Ingredients:
• 10 lbs – Chicken breast
• 15 cups – basmati Rice
• 1 lb – yogurt
• 1 lb – sour Cream
• 10 – onions, big
• 4 – Lemons
• 10 tsp – fresh Ginger paste
• 10 tsp – fresh Garlic paste
• 20 g – whole cinnamon, cloves, shai Jeera and Cardamom
• 100 g – Green chillies
• 2 bunches – fresh coriander
• 2 bunches – fresh Mint
• 1 litre – oil for frying the Onions
• Milk and Butter as required
• Saffron as needed
• salt as per taste
Method:
- Slice the onions finely.
- Fry until golden brown and keep aside.
- Keep the oil to cook the chicken.
- Cut the chicken breast into 2-inch pieces.
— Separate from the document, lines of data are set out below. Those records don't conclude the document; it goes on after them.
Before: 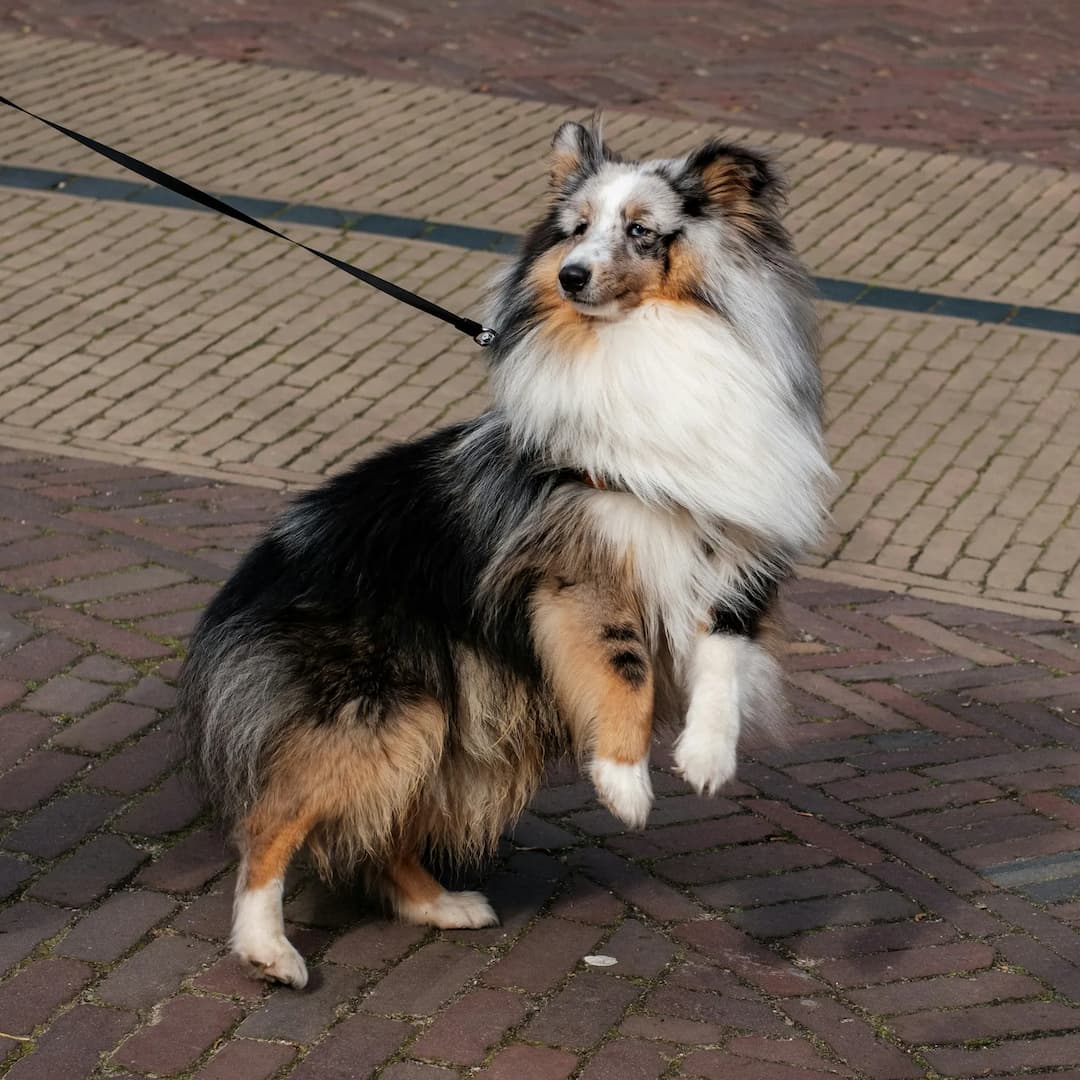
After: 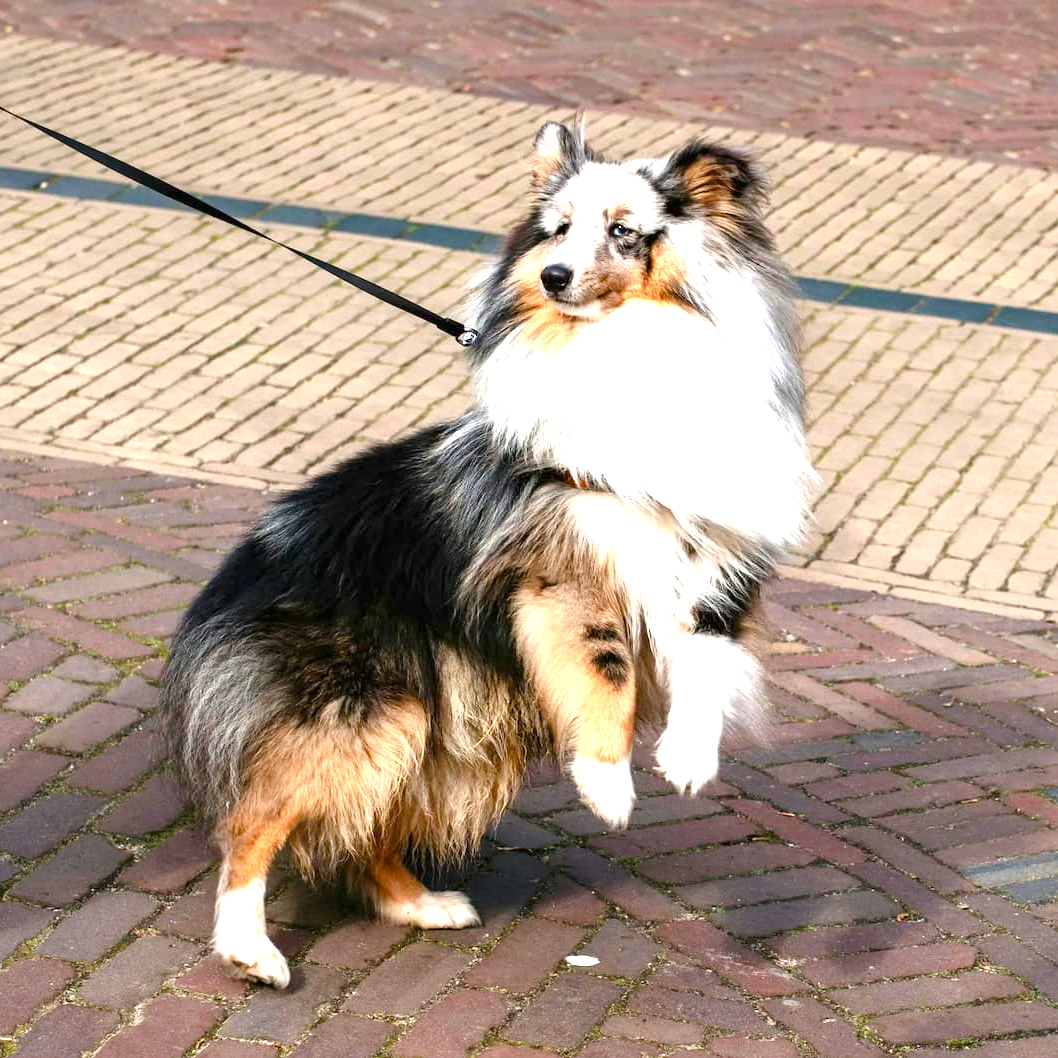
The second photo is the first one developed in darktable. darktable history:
exposure: black level correction 0, exposure 1.675 EV, compensate exposure bias true, compensate highlight preservation false
crop: left 1.743%, right 0.268%, bottom 2.011%
color balance rgb: perceptual saturation grading › global saturation 20%, perceptual saturation grading › highlights -25%, perceptual saturation grading › shadows 50%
- Marinate with lemon juice, salt, yogurt, ginger, garlic paste, half of the cinnamon, cloves, shai zeera, cardamom, saffron, green chilli paste, finely cut coriander and mint.
- In a big pan, cook the chicken in oil until the liquid evaporates.
- Wash the rice and leave it to soak in enough water for an hour.
- Take a cooking vessel large enough to hold the rice.
- Fill half of it with water to boil. Add salt and the remaining of cinnamon.
- When the water starts boiling, drain the rice and add to the boiling water.
- Continue to stir until half cooked.
- Drain the half cooked rice into big strainer.
- Take a full size pan and spread a layer of cooked rice. Add a layer of cooked chicken and add a layer of remaining rice.
- Sprinkle some milk and a stick of butter.
- Cover firmly with aluminium foil and bake for 40 minutes in an oven at 400 degrees C.